Bob checks his facts


Play (Front Row Theater Company, 1985)

As creator, the playwright tampers with the arbitrariness of destiny and choice, forcing his actors to perform a play which is being rewritten even as they act it. Characters change and double in on themselves and the whole piece becomes a living nightmare. Play explores the psyches of its actors on different levels: the actor as real person, the actor as actor, the actor acting as actor. There are many subtleties and surprises, and the element of chance and improvization challenges us and keeps us asking questions even though it is obvious there are no simple answers.

KPIX Radio

A mixture of Pirandello and The Actor’s Nightmare. What makes it absorbing is the highly naturalistic direction of the author and the lively acting of his cast.

San Francisco Chronicle



Bob and Mark London Williams

Playwrights Back to Back
Play has been performed several times, but my favorite was the performance in a Mom & Pop storefront in San Francisco. The accompanying play was Piccolo Pete by the incomparable Mark London Williams.

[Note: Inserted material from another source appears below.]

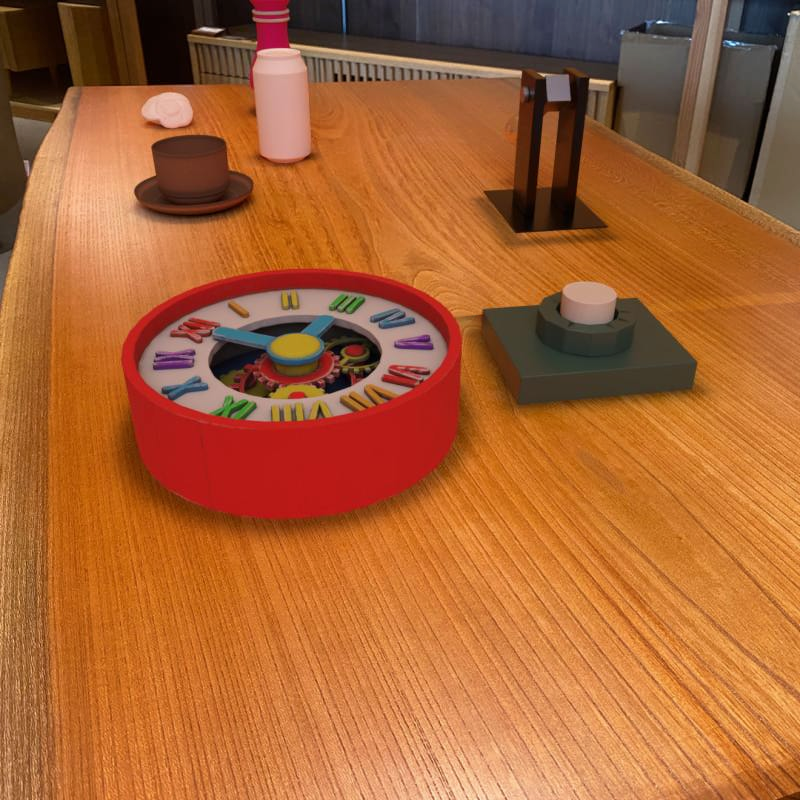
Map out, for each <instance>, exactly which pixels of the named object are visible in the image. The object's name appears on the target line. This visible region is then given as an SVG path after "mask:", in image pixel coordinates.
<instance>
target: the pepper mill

Play is not so much a play within a play as a play without a play.

Let me think; do I mean that? Does that even mean anything? Perhaps it does, but if so, is it really apt? Or apt for Play?

It seems a little clever. Perhaps too clever?

Play is not so much a play within a play as a play outside a play.

Does that mean anything? Or is that clever, too? Too clever?

Play is... playful. I think anyone would agree with that. Although there was that one audience member who came up to me in the intermission. Oh, yes, I remember her.

“Are you the playwright?” she said, tapping me on the shoulder.

“Yes,” I said, turning to face her coy, comely face.

“Oh!” she beamed. “I’ve always wanted to say this to a playwright!” And could anyone have beamed brighter? “Your play is a complete and utter waste of time.”

I didn’t have a chance even to commit to an, “Oh,” before she turned and walked out of the theater, laughing out loud. I did not have esprit d’escalier for at least a full minute to call after her, “Well, your adjectives are redundant!”

A friend who was with me and observed the interchange told me that the expression on my face was exactly that of Robert Redford in “The Natural” at the moment that he takes a bullet in the chest from the woman he has been wooing.

So perhaps Play is not playful to all people.

A friend of mine told me with a laugh and a shrug of his shoulders when I asked him—after he saw the performance— “When did you first know what was going on?”

“I never knew what was going on!”

My assistant director confided in me about midway through rehearsals, “I’m glad you seem to know what you’re doing. This is a play that you can’t read, you know; the script can’t convey it; this is a play you’ve got to see. And even then... ?”

I think these comments must come from the fact that Play is indeed all three: not only a play within a play, but a play outside a play and—perhaps at least as apt—a play without a play. There is the play that the actors act, and the play that the actors are supposed to act, and then that other play, the play that the audience actually sees.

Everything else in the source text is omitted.